### Exercise description
Rewrite every entry below as one numbered list with a number on each line, and drop the blank lines and the picture lines.

━━━━━ Supplied material

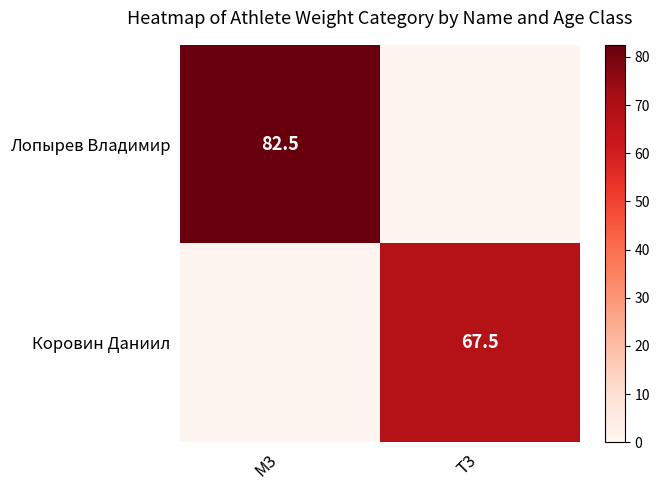

What is the difference between the maximum and minimum values in the Лопырев Владимир series?

82.5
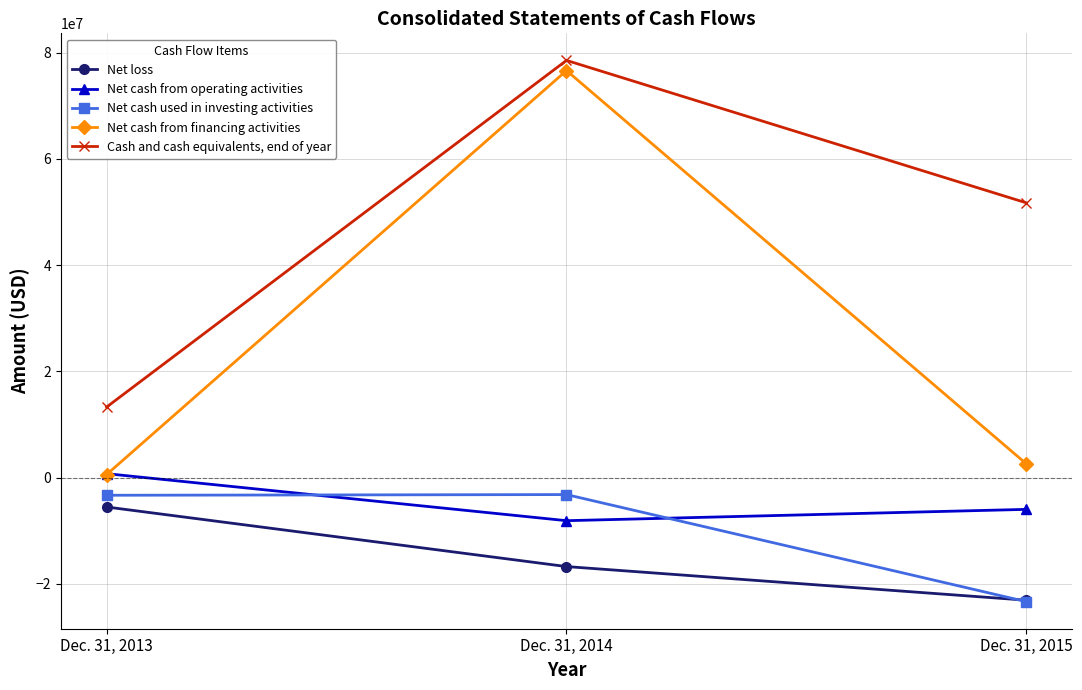

What is the lowest value of the Cash and cash equivalents, end of year series?

13284000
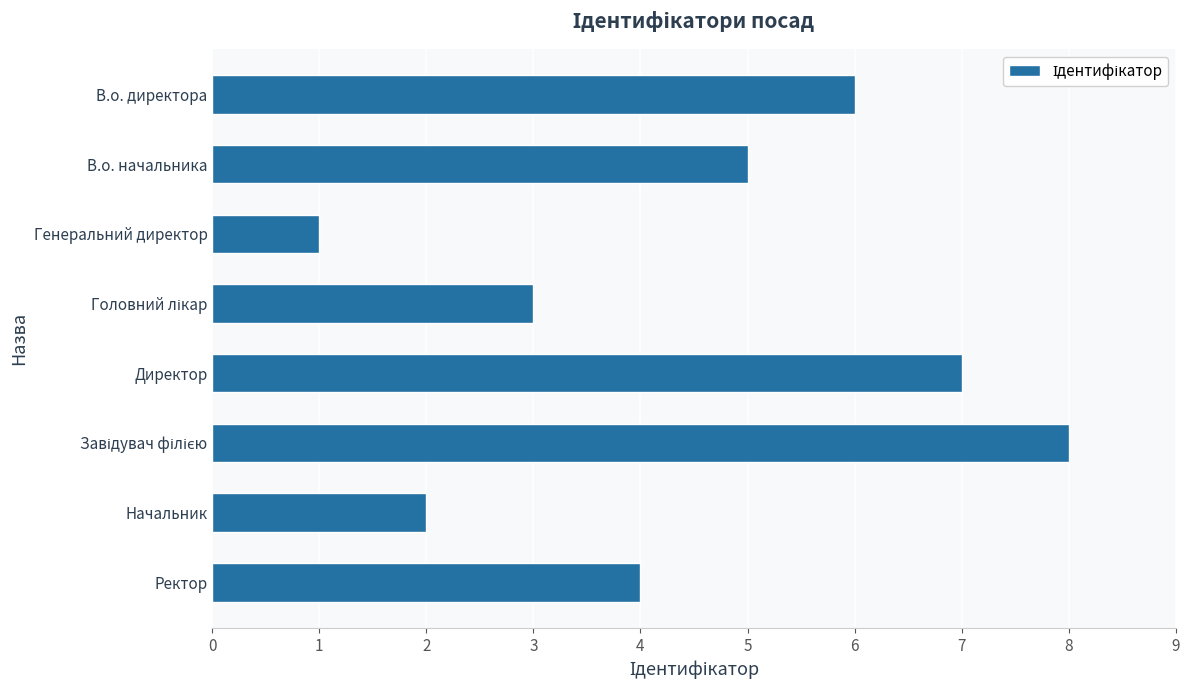

What is the maximum value shown in the chart?

8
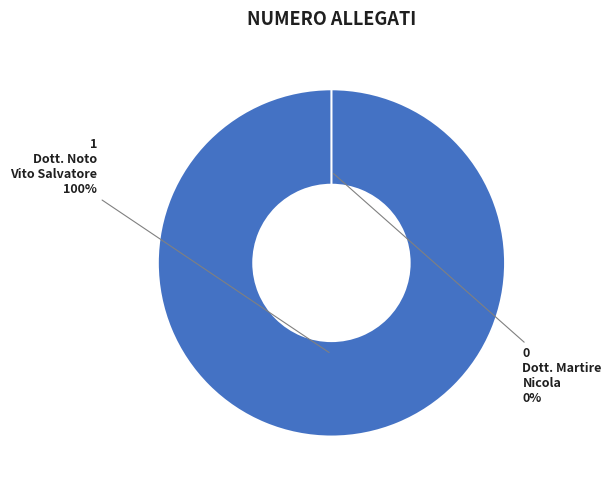

True or false: Dott. Noto Vito Salvatore accounts for 99% of the total.

False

━━━━━━━━━━

### Response to the task
1. What is the difference between the maximum and minimum values in the Лопырев Владимир series?
2. 82.5
3. What is the lowest value of the Cash and cash equivalents, end of year series?
4. 13284000
5. What is the maximum value shown in the chart?
6. 8
7. True or false: Dott. Noto Vito Salvatore accounts for 99% of the total.
8. False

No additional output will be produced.